L'épiderme et l'épidémie

publié le 31 janv. 2011 à 07:14 par Émulations Revue   [ mis à jour : 31 janv. 2011 à 07:19 ]

Par Mélaine Cervera (Université de Paris-Est) et Renaud Hourcade (IEP Rennes). 

En mettant en miroir le combat des Noirs contre le racisme et celui des malades du VIH/sida contre l'épidémie, nous défendons l'idée que les catégories socio-politiques minoritaires se façonnent et se maintiennent dans une lutte, en apparence paradoxale, pour la visibilité. Nous appuyant sur la définition classique que Goffman a donnée du « stigmate », cette comparaison cherche à mesurer les effets d'un marqueur social « évident » comme la couleur de la peau, ou dissimulable, comme la maladie, sur les registres de la mobilisation collective. Nous relativisons l'importance de cette distinction, en suggérant que les deux groupes livrent une seule et même bataille pour leur reconnaissance en tant que minorité sociale, et en avançant que le succès de cette lutte passe par leur visibilisation dans l'espace social. Les personnes atteintes du VIH doivent ainsi inventer leur visibilité, mais dans un monde social qui tend à stigmatiser leurs pratiques « déviantes », tandis que les Noirs se trouvent devoir réinvestir une catégorie raciale existante, mais pour en subvertir les frontières et le sens. Cette visibilisation du groupe et de sa souffrance peut comporter le risque d'une stigmatisation accrue, mais ce risque est accepté dans la mesure où la catégorie créée est une catégorie de lutte : elle sert à appeler une intervention publique qui prenne en charge à terme la destruction du stigmate, emportant avec elle la catégorie.

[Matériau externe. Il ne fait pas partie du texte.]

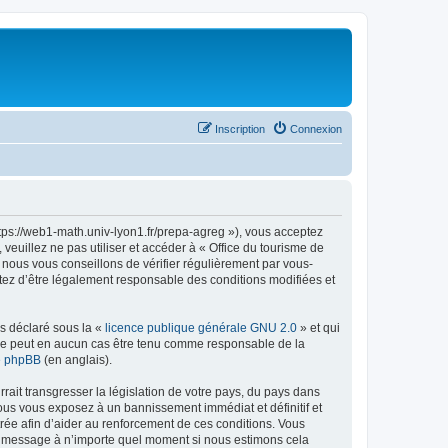
Inscription
Connexion
ttps://web1-math.univ-lyon1.fr/prepa-agreg »), vous acceptez
euillez ne pas utiliser et accéder à « Office du tourisme de
nous vous conseillons de vérifier régulièrement par vous-
ptez d’être légalement responsable des conditions modifiées et
ns déclaré sous la «
licence publique générale GNU 2.0
» et qui
ed ne peut en aucun cas être tenu comme responsable de la
de phpBB
(en anglais).
ait transgresser la législation de votre pays, du pays dans
vous vous exposez à un bannissement immédiat et définitif et
strée afin d’aider au renforcement de ces conditions. Vous
t et message à n’importe quel moment si nous estimons cela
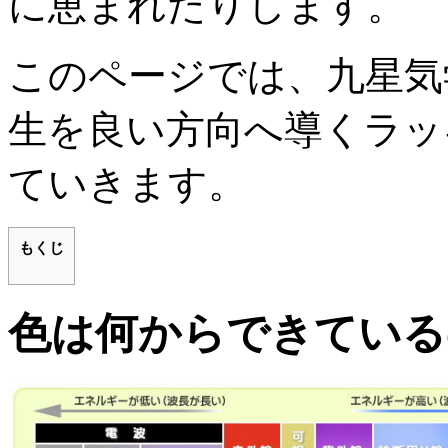
に恵まれたりします。
このページでは、九星気
生を良い方向へ導くラッ
ていきます。
もくじ
色は何からできている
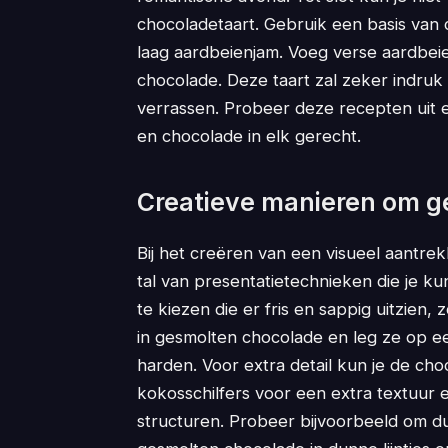
chocoladetaart. Gebruik een basis van
laag aardbeienjam. Voeg verse aardbei
chocolade. Deze taart zal zeker indruk
verrassen. Probeer deze recepten uit 
en chocolade in elk gerecht.
Creatieve manieren om g
Bij het creëren van een visueel aantrek
tal van presentatietechnieken die je k
te kiezen die er fris en sappig uitzien
in gesmolten chocolade en leg ze op e
harden. Voor extra detail kun je de ch
kokosschilfers voor een extra textuur
structuren. Probeer bijvoorbeeld om d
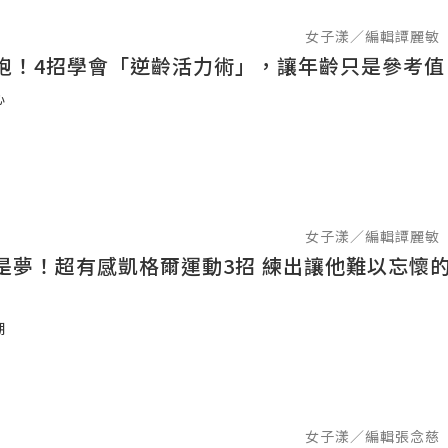
女子漾／編輯譚麗敏
跑！4招學會「逆齡活力術」，讓年齡只是參考值
心
女子漾／編輯譚麗敏
是夢！超有感凱格爾運動3招 練出讓他難以忘懷
潮
女子漾／編輯張念慈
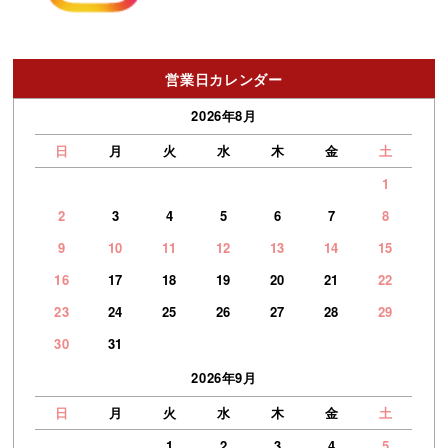
営業日カレンダー
2026年8月
日
月
火
水
木
金
土
1
2
3
4
5
6
7
8
9
10
11
12
13
14
15
16
17
18
19
20
21
22
23
24
25
26
27
28
29
30
31
2026年9月
日
月
火
水
木
金
土
1
2
3
4
5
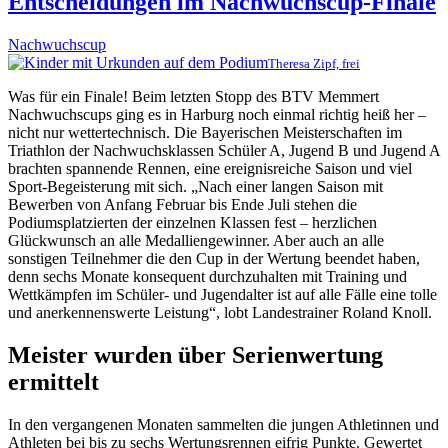
Entscheidungen im Nachwuchscup-Finale
Nachwuchscup
Theresa Zipf, frei
Was für ein Finale! Beim letzten Stopp des BTV Memmert
Nachwuchscups ging es in Harburg noch einmal richtig heiß her –
nicht nur wettertechnisch. Die Bayerischen Meisterschaften im
Triathlon der Nachwuchsklassen Schüler A, Jugend B und Jugend A
brachten spannende Rennen, eine ereignisreiche Saison und viel
Sport-Begeisterung mit sich. „Nach einer langen Saison mit
Bewerben von Anfang Februar bis Ende Juli stehen die
Podiumsplatzierten der einzelnen Klassen fest – herzlichen
Glückwunsch an alle Medalliengewinner. Aber auch an alle
sonstigen Teilnehmer die den Cup in der Wertung beendet haben,
denn sechs Monate konsequent durchzuhalten mit Training und
Wettkämpfen im Schüler- und Jugendalter ist auf alle Fälle eine tolle
und anerkennenswerte Leistung“, lobt Landestrainer Roland Knoll.
Meister wurden über Serienwertung
ermittelt
In den vergangenen Monaten sammelten die jungen Athletinnen und
Athleten bei bis zu sechs Wertungsrennen eifrig Punkte. Gewertet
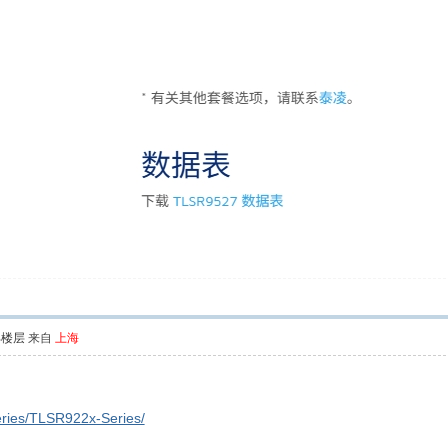
部楼层
来自
上海
-series/TLSR922x-Series/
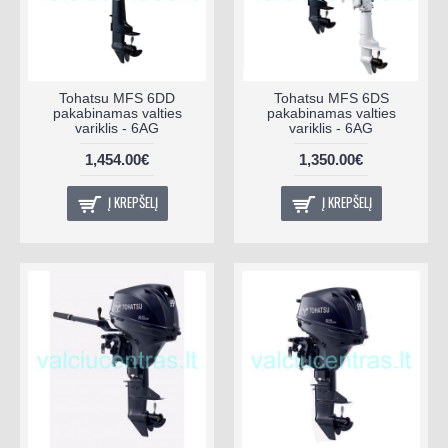
Tohatsu MFS 6DD
Tohatsu MFS 6DS
pakabinamas valties
pakabinamas valties
variklis - 6AG
variklis - 6AG
1,454.00€
1,350.00€
Į KREPŠELĮ
Į KREPŠELĮ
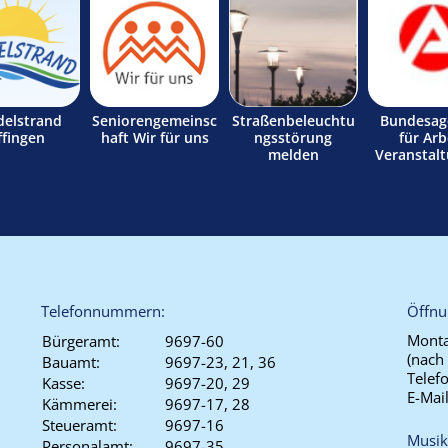
delstrand
Seniorengemeinsc
Straßenbeleuchtu
Bundesag
ffingen
haft Wir für uns
ngsstörung
für Arb
melden
Veranstal
Telefonnummern:
Öffnu
Monta
Bürgeramt:
9697-60
(nach
Bauamt:
9697-23, 21, 36
Telef
Kasse:
9697-20, 29
E-Mai
Kämmerei:
9697-17, 28
Steueramt:
9697-16
Musik
Personalamt:
9697-35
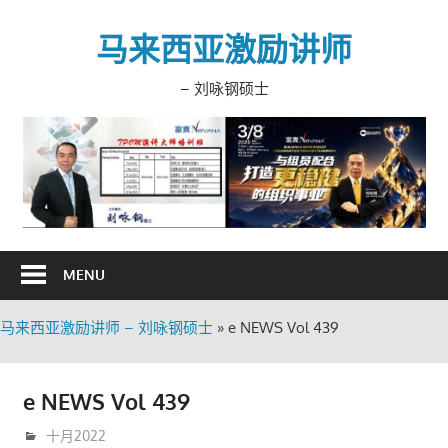
Skip
to
马来西亚激励讲师
content
– 刘咏钢硕士
MENU
马来西亚激励讲师 – 刘咏钢硕士
»
e NEWS Vol 439
e NEWS Vol 439
10月 25, 2022
trainer
十月2022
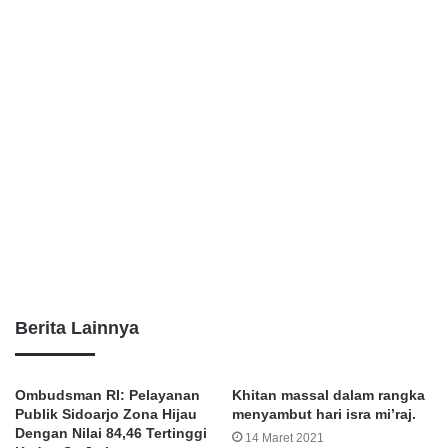
Berita Lainnya
Ombudsman RI: Pelayanan
Khitan massal dalam rangka
Publik Sidoarjo Zona Hijau
menyambut hari isra mi’raj.
Dengan Nilai 84,46 Tertinggi
14 Maret 2021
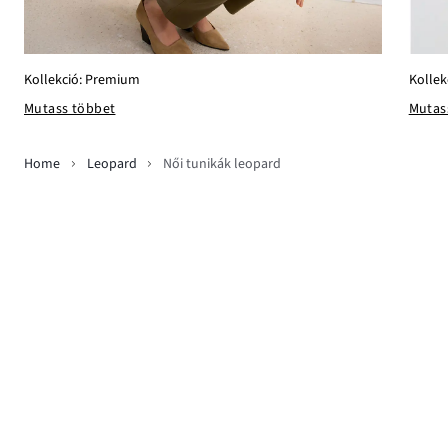
Kollek
Kollekció: Premium
Mutas
Mutass többet
Home
Leopard
Női tunikák leopard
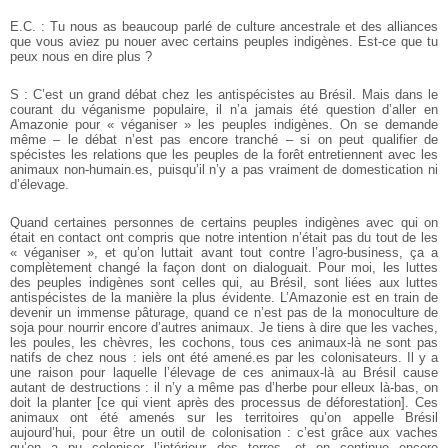
E.C. : Tu nous as beaucoup parlé de culture ancestrale et des alliances
que vous aviez pu nouer avec certains peuples indigènes. Est-ce que tu
peux nous en dire plus ?
S : C’est un grand débat chez les antispécistes au Brésil. Mais dans le
courant du véganisme populaire, il n’a jamais été question d’aller en
Amazonie pour « véganiser » les peuples indigènes. On se demande
même – le débat n’est pas encore tranché – si on peut qualifier de
spécistes les relations que les peuples de la forêt entretiennent avec les
animaux non-humain.es, puisqu’il n’y a pas vraiment de domestication ni
d’élevage.
Quand certaines personnes de certains peuples indigènes avec qui on
était en contact ont compris que notre intention n’était pas du tout de les
« véganiser », et qu’on luttait avant tout contre l’agro-business, ça a
complètement changé la façon dont on dialoguait. Pour moi, les luttes
des peuples indigènes sont celles qui, au Brésil, sont liées aux luttes
antispécistes de la manière la plus évidente. L’Amazonie est en train de
devenir un immense pâturage, quand ce n’est pas de la monoculture de
soja pour nourrir encore d’autres animaux. Je tiens à dire que les vaches,
les poules, les chèvres, les cochons, tous ces animaux-là ne sont pas
natifs de chez nous : iels ont été amené.es par les colonisateurs. Il y a
une raison pour laquelle l’élevage de ces animaux-là au Brésil cause
autant de destructions : il n’y a même pas d’herbe pour elleux là-bas, on
doit la planter [ce qui vient après des processus de déforestation]. Ces
animaux ont été amenés sur les territoires qu’on appelle Brésil
aujourd’hui, pour être un outil de colonisation : c’est grâce aux vaches
qu’on a pu coloniser l’intérieur des terres, et on continue encore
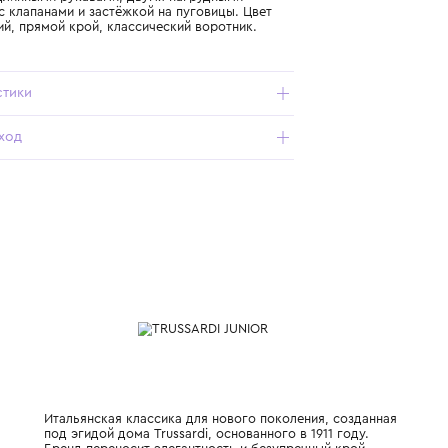
Подробнее о продукте
Арт. TBP25062CA-AZURE-DUST_503_5Y
Рубашка с длинными рукавами, двумя нагрудными
карманами с клапанами и застёжкой на пуговицы. Цвет
пыльно-синий, прямой крой, классический воротник.
Характеристики
Состав и уход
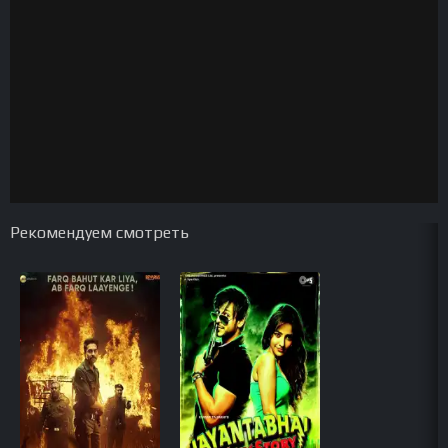
Рекомендуем смотреть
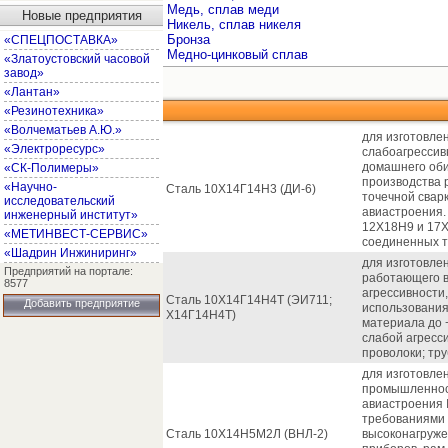
Медь, сплав меди
Новые предприятия
Никель, сплав никеля
Бронза
«СПЕЦПОСТАВКА»
Медно-цинковый сплав
«Златоустовский часовой
завод»
«Лантан»
«Резинотехника»
«Волчематьев А.Ю.»
для изготовле
«Электроресурс»
слабоагрессив
домашнего оби
«СК-Полимеры»
производства 
«Научно-
Сталь 10Х14Г14Н3 (ДИ-6)
точечной свар
исследовательский
авиастроения.
инженерный институт»
12Х18Н9 и 17Х
«МЕТИНВЕСТ-СЕРВИС»
соединенных т
«Шадрин Инжиниринг»
для изготовле
Предприятий на портале:
работающего в
8577
агрессивности,
Сталь 10Х14Г14Н4Т (ЭИ711;
Добавить предприятие
использования
Х14Г14Н4Т)
материала до 
слабой агресс
проволоки; тр
для изготовле
промышленнос
авиастроения 
требованиями 
Сталь 10Х14Н5М2Л (ВНЛ-2)
высоконагруже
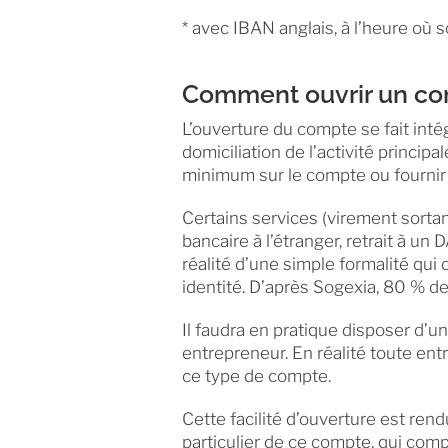
* avec IBAN anglais, à l’heure où 
Comment ouvrir un co
L’ouverture du compte se fait inté
domiciliation de l’activité princi
minimum sur le compte ou fournir u
Certains services (virement sortan
bancaire à l’étranger, retrait à un
réalité d’une simple formalité qu
identité. D’après Sogexia, 80 % de
Il faudra en pratique disposer d’u
entrepreneur. En réalité toute entr
ce type de compte.
Cette facilité d’ouverture est re
particulier de ce compte, qui compo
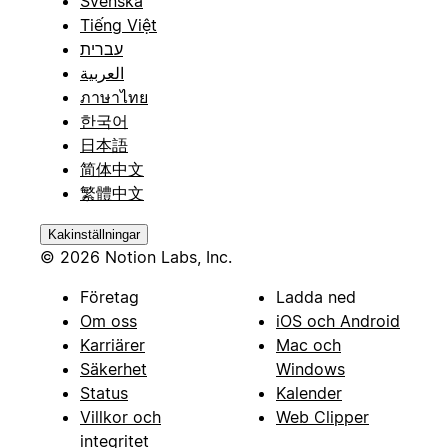
Svenska
Tiếng Việt
עברית
العربية
ภาษาไทย
한국어
日本語
简体中文
繁體中文
Kakinställningar
© 2026 Notion Labs, Inc.
Företag
Ladda ned
Om oss
iOS och Android
Karriärer
Mac och
Säkerhet
Windows
Status
Kalender
Villkor och
Web Clipper
integritet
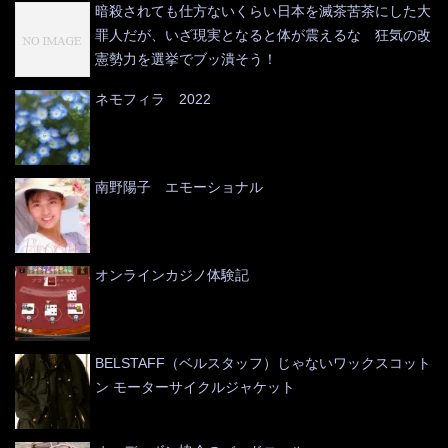
暗殺されても仕方ないくらい日本を滅茶苦茶にした大
罪人だが、いざ現実となると体が震えるな 狂気の改
憲勢力を選挙でブッ潰そう！
ネモフィラ 2022
南野陽子 エモーショナル
オンラインカジノ体験記
BELSTAFF（ベルスタッフ）じゃないワックスコット
ン モーターサイクルジャケット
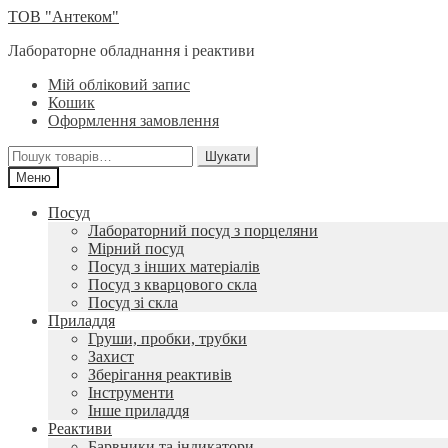
Перейти
Перейти
ТОВ "Антеком"
до
до
Лабораторне обладнання і реактиви
навігації
вмісту
Мій обліковий запис
Кошик
Оформлення замовлення
Шукати:
Шукати
Меню
Посуд
Лабораторний посуд з порцеляни
Мірний посуд
Посуд з інших матеріалів
Посуд з кварцового скла
Посуд зі скла
Приладдя
Груши, пробки, трубки
Захист
Зберігання реактивів
Інструменти
Інше приладдя
Реактиви
Барвники та індикатори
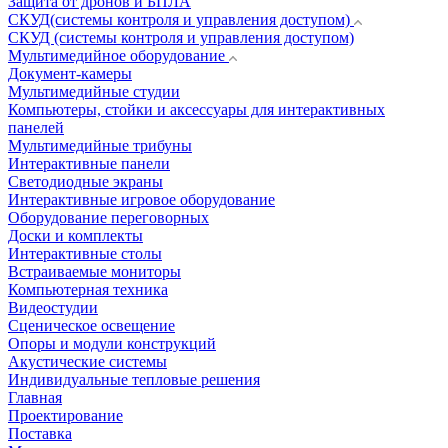
Защита от дронов и БПЛА
СКУД(системы контроля и управления доступом)
СКУД (системы контроля и управления доступом)
Мультимедийное оборудование
Документ-камеры
Мультимедийные студии
Компьютеры, стойки и аксессуары для интерактивных
панелей
Мультимедийные трибуны
Интерактивные панели
Светодиодные экраны
Интерактивные игровое оборудование
Оборудование переговорных
Доски и комплекты
Интерактивные столы
Встраиваемые мониторы
Компьютерная техника
Видеостудии
Cценическое освещение
Опоры и модули конструкций
Акустические системы
Индивидуальные тепловые решения
Главная
Проектирование
Поставка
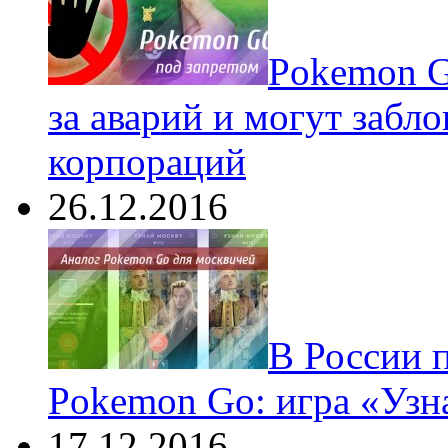
Pokеmon G
за аварий и могут забл
корпораций
26.12.2016
В России 
Pokemon Go: игра «Узн
17.12.2016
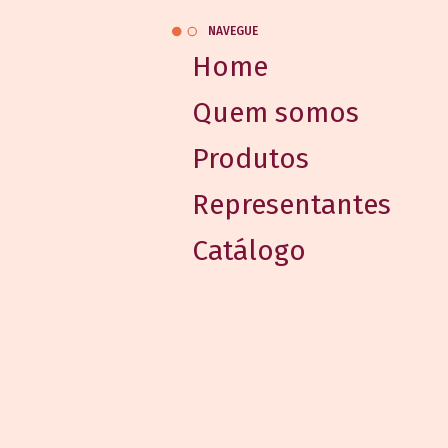
NAVEGUE
Home
Quem somos
Produtos
Representantes
Catálogo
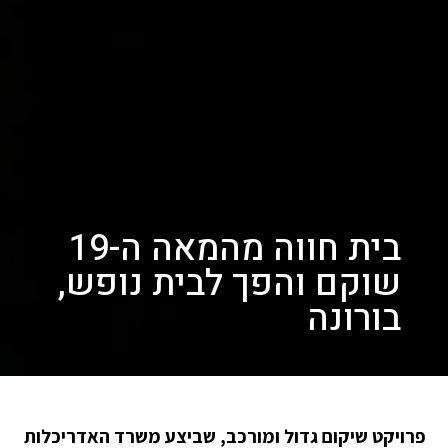
בית חווה מהמאה ה-19
שוקם והפך לבית נופש,
בורונה
פרויקט שיקום גדול ומורכב, שביצע משרד האדריכלות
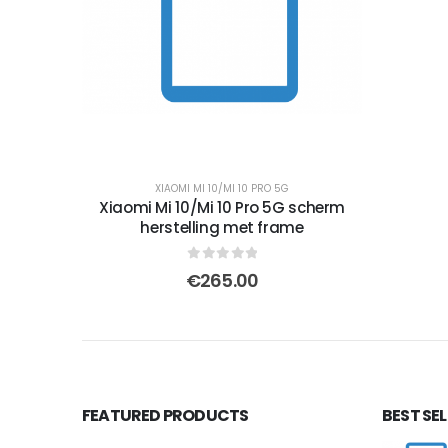
XIAOMI MI 10/MI 10 PRO 5G
Xiaomi Mi 10/Mi 10 Pro 5G scherm
herstelling met frame
0
out of 5
€
265.00
FEATURED PRODUCTS
BEST SE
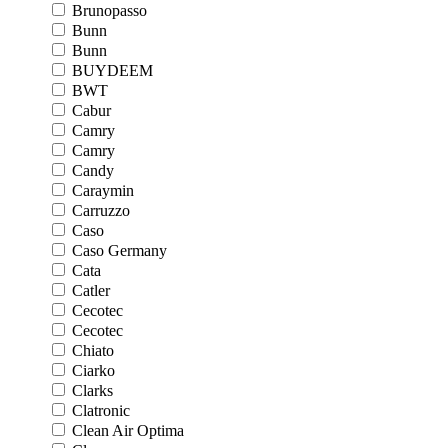
Brunopasso
Bunn
Bunn
BUYDEEM
BWT
Cabur
Camry
Camry
Candy
Caraymin
Carruzzo
Caso
Caso Germany
Cata
Catler
Cecotec
Cecotec
Chiato
Ciarko
Clarks
Clatronic
Clean Air Optima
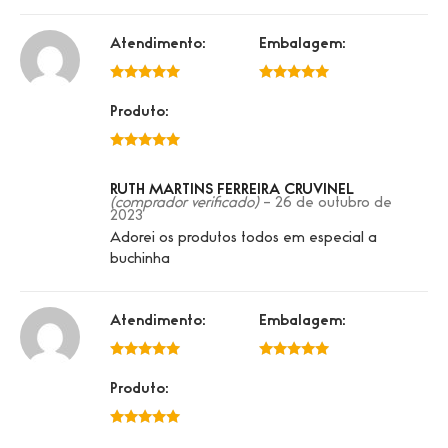
Atendimento:
Embalagem:
5 de 5
5 de 5
Produto:
5 de 5
RUTH MARTINS FERREIRA CRUVINEL
(comprador verificado)
–
26 de outubro de
2023
Adorei os produtos todos em especial a
buchinha
Atendimento:
Embalagem:
5 de 5
5 de 5
Produto:
5 de 5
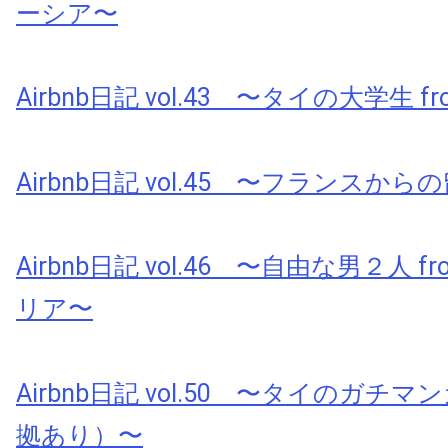
ーシア〜
Airbnb日記 vol.43 〜タイの大学生 fr
Airbnb日記 vol.45 〜フランスから
Airbnb日記 vol.46 〜自由な男２人 
リア〜
Airbnb日記 vol.50 〜タイのガチ
拠あり）〜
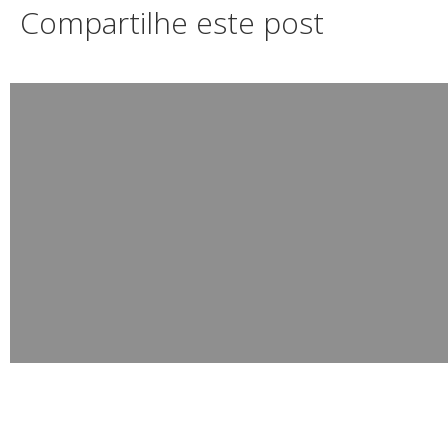
Compartilhe este post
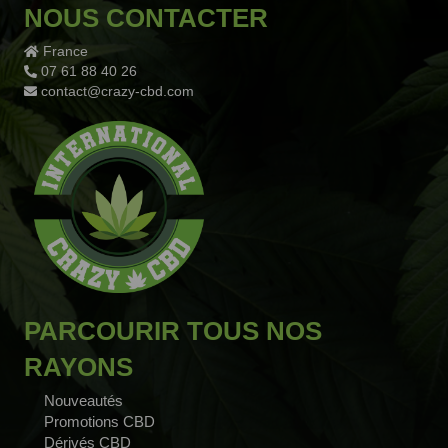
NOUS CONTACTER
France
07 61 88 40 26
contact@crazy-cbd.com
PARCOURIR TOUS NOS
RAYONS
Nouveautés
Promotions CBD
Dérivés CBD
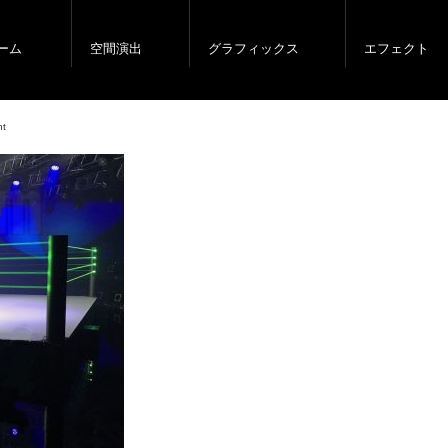
ーム
空間演出
グラフィックス
エフェクト
nt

Mots-clefs : minorités, catégories, noirs, sida, VIH

This article compares two social movements with the view to understanding how the stakes of visibility and invisibility impact the building of social categories. The case studies are the struggle of Black people against racism, and that of HIV/sida victims against the epidemic. It emerges that visibility plays a key role in framing the borders of a social minority. Relying on Goffman's canonical definition of « stigma », we try to assess in a comparative fashion the implications of a « hideable » social stigma (disease) and of an « obvious » one (blackness) on the mobilisation strategies. We argue that in fact both groups fight in a comparable fashion, looking to enhance their visibility in the social space in order to obtain official recognition as a minority. Whilst HIV/sida victims have to invent their visibility, they don't do so freely, as norms and values weigh on their social reputation. Black people seem to have no choice but to match the existent racial category – but with the opportunity to redefine its « thickness » and signification. We eventually argue that a social group has to make its borders and suffering visible to become a « minority », but this is not without the risk of reinforcing its stigmatisation. Hence, such a strategy can only be understood if one conceives the created category as limited in time and made only for the purpose of struggle. With the help of institutions called to fight the oppression they suffer, the category eventuality seeks its own destruction.